[Data extracted from a collection]

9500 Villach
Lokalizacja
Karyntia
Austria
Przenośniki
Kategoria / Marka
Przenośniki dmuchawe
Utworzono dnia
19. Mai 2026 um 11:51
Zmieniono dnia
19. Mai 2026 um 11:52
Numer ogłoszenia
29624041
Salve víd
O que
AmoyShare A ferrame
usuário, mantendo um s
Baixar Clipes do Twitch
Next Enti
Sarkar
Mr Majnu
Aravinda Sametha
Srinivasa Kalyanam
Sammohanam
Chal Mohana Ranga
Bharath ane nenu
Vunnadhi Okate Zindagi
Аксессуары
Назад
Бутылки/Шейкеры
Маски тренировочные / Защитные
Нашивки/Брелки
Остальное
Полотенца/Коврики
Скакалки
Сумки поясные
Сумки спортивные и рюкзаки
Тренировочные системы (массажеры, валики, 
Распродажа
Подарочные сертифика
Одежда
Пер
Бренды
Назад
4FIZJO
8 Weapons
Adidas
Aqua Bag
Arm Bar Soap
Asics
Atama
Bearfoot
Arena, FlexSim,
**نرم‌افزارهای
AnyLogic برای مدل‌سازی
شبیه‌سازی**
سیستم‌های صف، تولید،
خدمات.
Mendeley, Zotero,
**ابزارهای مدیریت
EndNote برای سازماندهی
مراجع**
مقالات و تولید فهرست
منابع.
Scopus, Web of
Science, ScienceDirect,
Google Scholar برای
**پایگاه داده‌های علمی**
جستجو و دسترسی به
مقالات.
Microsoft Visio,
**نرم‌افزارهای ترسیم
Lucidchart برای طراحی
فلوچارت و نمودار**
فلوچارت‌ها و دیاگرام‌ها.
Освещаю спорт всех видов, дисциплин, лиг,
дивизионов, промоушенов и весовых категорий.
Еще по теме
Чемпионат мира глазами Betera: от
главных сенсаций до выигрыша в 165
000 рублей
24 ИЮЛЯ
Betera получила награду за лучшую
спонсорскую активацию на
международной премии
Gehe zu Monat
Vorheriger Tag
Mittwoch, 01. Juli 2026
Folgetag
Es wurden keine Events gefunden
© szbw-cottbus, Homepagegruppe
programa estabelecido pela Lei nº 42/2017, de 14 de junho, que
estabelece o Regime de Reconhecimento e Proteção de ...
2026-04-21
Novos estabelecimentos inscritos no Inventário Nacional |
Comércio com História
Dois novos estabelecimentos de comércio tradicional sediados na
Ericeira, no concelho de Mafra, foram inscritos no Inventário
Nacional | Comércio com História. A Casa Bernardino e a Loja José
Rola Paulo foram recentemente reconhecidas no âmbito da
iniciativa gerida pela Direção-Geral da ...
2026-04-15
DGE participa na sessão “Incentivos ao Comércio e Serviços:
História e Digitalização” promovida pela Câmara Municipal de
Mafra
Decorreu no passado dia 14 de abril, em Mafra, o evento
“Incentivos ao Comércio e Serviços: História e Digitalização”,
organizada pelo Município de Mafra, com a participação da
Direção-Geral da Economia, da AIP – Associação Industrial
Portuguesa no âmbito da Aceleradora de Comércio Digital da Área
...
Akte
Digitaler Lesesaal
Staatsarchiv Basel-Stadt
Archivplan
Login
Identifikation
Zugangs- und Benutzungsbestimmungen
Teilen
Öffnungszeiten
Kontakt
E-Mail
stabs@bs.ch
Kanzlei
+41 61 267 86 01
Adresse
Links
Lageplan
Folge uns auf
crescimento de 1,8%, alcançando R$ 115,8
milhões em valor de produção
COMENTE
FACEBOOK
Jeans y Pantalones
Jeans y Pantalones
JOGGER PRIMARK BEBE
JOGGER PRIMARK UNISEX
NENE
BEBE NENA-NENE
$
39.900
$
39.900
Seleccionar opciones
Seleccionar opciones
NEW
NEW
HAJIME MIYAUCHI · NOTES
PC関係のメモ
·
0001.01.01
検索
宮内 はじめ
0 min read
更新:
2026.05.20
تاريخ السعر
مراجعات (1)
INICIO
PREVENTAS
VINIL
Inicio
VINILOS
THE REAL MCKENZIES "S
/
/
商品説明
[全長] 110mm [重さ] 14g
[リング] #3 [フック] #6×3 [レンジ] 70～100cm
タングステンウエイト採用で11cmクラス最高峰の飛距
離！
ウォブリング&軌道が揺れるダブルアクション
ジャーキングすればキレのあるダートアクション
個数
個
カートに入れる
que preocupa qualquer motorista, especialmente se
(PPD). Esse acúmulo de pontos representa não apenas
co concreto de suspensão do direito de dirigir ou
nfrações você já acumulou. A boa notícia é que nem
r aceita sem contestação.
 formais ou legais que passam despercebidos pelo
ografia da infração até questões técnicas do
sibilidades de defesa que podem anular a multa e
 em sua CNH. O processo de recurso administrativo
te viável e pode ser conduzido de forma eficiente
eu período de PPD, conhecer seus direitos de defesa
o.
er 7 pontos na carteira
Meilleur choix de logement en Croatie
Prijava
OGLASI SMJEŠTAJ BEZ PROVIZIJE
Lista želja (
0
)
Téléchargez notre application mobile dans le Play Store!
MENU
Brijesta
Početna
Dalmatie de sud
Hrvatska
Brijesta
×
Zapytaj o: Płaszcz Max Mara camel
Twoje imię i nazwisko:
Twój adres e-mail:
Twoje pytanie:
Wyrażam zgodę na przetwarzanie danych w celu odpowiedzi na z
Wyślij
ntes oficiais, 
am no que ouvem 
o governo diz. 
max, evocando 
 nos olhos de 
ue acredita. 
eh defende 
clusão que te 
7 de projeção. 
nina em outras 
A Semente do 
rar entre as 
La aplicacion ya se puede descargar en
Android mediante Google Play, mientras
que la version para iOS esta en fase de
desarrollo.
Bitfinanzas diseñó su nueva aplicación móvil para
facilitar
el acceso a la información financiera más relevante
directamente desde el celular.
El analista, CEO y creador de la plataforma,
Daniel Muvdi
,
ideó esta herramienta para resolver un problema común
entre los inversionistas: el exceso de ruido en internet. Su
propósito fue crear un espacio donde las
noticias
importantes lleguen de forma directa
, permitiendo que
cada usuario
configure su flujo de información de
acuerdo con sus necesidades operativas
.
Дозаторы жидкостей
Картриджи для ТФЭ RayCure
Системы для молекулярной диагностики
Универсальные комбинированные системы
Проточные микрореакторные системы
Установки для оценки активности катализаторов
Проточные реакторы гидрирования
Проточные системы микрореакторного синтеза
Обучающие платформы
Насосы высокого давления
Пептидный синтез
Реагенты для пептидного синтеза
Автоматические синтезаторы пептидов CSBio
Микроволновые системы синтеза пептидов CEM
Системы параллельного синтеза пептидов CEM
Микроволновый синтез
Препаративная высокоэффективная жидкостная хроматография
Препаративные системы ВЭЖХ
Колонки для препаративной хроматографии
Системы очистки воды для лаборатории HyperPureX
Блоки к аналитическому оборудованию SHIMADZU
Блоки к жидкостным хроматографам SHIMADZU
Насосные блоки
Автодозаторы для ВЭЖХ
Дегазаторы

_TASK_. Copy out each line of the entries that holds "Проточные".

_RESULT FOR THIS TASK_.
Проточные микрореакторные системы
Проточные реакторы гидрирования
Проточные системы микрореакторного синтеза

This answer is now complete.